Are you prepared if your electricity goes out?
Pre-planning on what to do if a utility goes out can have a big impact on the safety of your guests and the ability of your business to quickly respond.
What, for example, should you do if the electricity fails at your restaurant? Do you have a plan to guide customers through the disruption? What should employees do with food that’s partially cooked, or items in the cooler or walk-in? Do they know where to find flashlights, lanterns, and how to help guests exit the restaurant safely? Are they trained to know which appliances should be turned off and unplugged during a power outage, or where to locate circuit breakers?
What should you do when the lights go out? Find out on Oct. 22
The National Restaurant Association’s new guide, “Always Ready: Utility Disruptions,” offers tips and advice to follow in the event of electricity, gas, and water interruptions, and how to keep your business, customers, and employees safe if or when a stoppage occurs.
This first article in a 3-part series looking at each type of disruption focuses on what to do when the electricity fails. Here are some tips on what to do in the short and long term when the power goes out.
Short-term outages—less than 2 hours:
- Instruct employees to stay calm and keep customers calm, too. Send an employee to the restrooms to safely guide anyone caught in the dark.
- Tell the host to stop new customers from entering the restaurant.
- Use flashlights, lanterns, and/or tap lights. Don’t use candles unless already using them on tabletops in “safe” holders (and leave them on tabletops).
- Stop cooking and serving food and beverages. Even if you have gas appliances, you can’t finish cooking because the exhaust hood is electric.
- Shut off/unplug appliances. Sometimes when power returns, it can surge and damage equipment. Also, you don’t want choppers, blenders and slicers running unattended.

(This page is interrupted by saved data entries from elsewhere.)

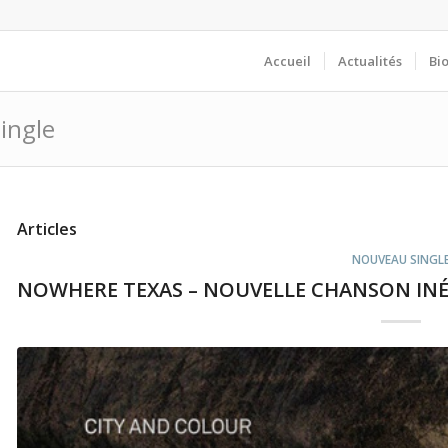
Accueil
Actualités
Bi
Single
Articles
NOUVEAU SINGL
NOWHERE TEXAS – NOUVELLE CHANSON INÉ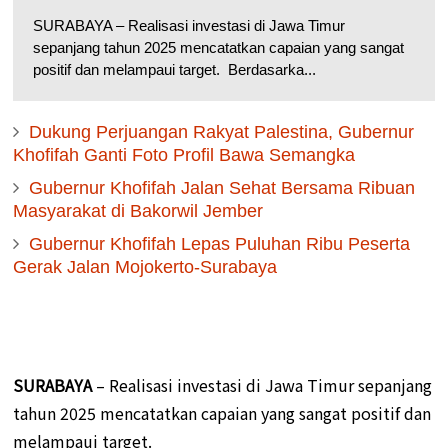
SURABAYA – Realisasi investasi di Jawa Timur
sepanjang tahun 2025 mencatatkan capaian yang sangat
positif dan melampaui target. Berdasarka...
Dukung Perjuangan Rakyat Palestina, Gubernur
Khofifah Ganti Foto Profil Bawa Semangka
Gubernur Khofifah Jalan Sehat Bersama Ribuan
Masyarakat di Bakorwil Jember
Gubernur Khofifah Lepas Puluhan Ribu Peserta
Gerak Jalan Mojokerto-Surabaya
SURABAYA
– Realisasi investasi di Jawa Timur sepanjang
tahun 2025 mencatatkan capaian yang sangat positif dan
melampaui target.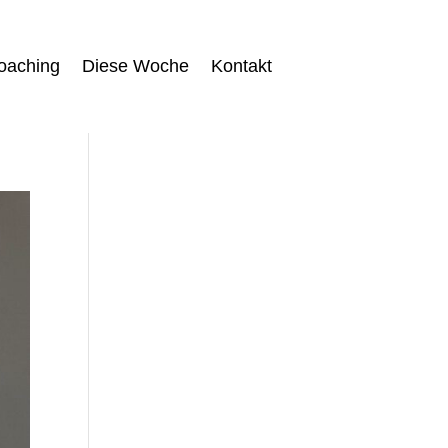
oaching
Diese Woche
Kontakt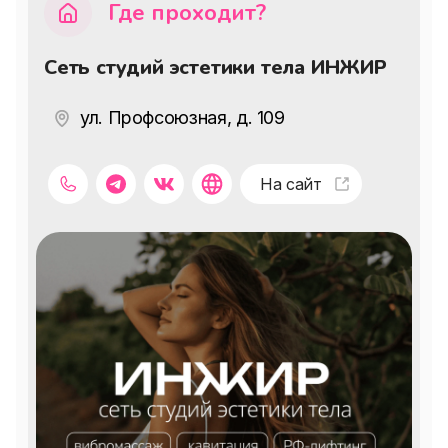
Где проходит?
импульсами. Длительность сеанса — 
30 минут на одну зону воздействия. 
Сеть студий эстетики тела ИНЖИР
Курс составляет 6-10 процедур с 
интервалом 7 дней между зонами⚡️
ул. Профсоюзная, д. 109
На сайт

- Check for electric company updates on local outages. Find out if they have time estimates for power restoration. Ask if your water supply will be affected/safe when the power returns.
- Prime your generator and ready your extension cords if the power’s off for a while. You should have a can of carburetor cleaner and starter fluid on hand as generator fluids can gum up in storage.
- Keep the doors to your walk-in coolers and freezers closed if you don’t have a generator. Don’t open them to return items out on the counter or on the serving line. Every time you open those doors, cold air escapes, temperatures rise, and you risk losing more inventory. If you keep the doors closed and look at the walk-in temps on the outer thermostat (38°F or below for refrigerated; 0°F or below for frozen) your food might withstand an outage that lasts hours.
- If frozen foods go higher than 40°F after 4 hours, discard them.
- DO NOT put hot foods into the walk-in cooler.
- Mark the time and monitor temperatures of food you’re holding on the cook line or on a serving line or buffet. Cold food should not rise above 40°F and hot food should not fall below 135°F.
- Develop a plan to accept alternative forms of payment since your POS system will likely go down.
- Call employees who are scheduled to work later shifts. Appraise them of the situation and whether they should come in.
- Contact reservation holders and determine whether to reschedule them.
Long-term outages—more than 2 hours - Follow the tips in the short-term outages section, plus the following practices:
- Turn off some of the electrical power at the circuit breaker(s), but only the 3-phase breakers with 3 switches that flip together. Don’t flip the master switch. That way, some electricity will be flowing when the power comes back on to avoid power surges.
- Make sure water trickles through water pipes, especially those located along outside walls, if it’s below freezing outdoors and the heat goes off. If your water is disrupted, shut off your water valve and drain your pipes.
- Start saving your inventory if your power is out longer than your food can withstand (walk-in cooler above 38°F; freezer above 0°F). If you have a generator, start it.
- Don’t store food outdoors in winter, even if you’re tempted to. Direct sunlight will raise the food temperature and animals might get at it. Move costly items to another refrigerated location, ask your vendor for cold storage, or try to rent or borrow a refrigerated truck. Do not use dry ice. It sublimates into carbon dioxide at potentially harmful levels in an enclosed walk-in cooler or freezer.
- Discard cold food above 40°F for more than 4 hours.
- Discard hot food below 135°F for more than 4 hours.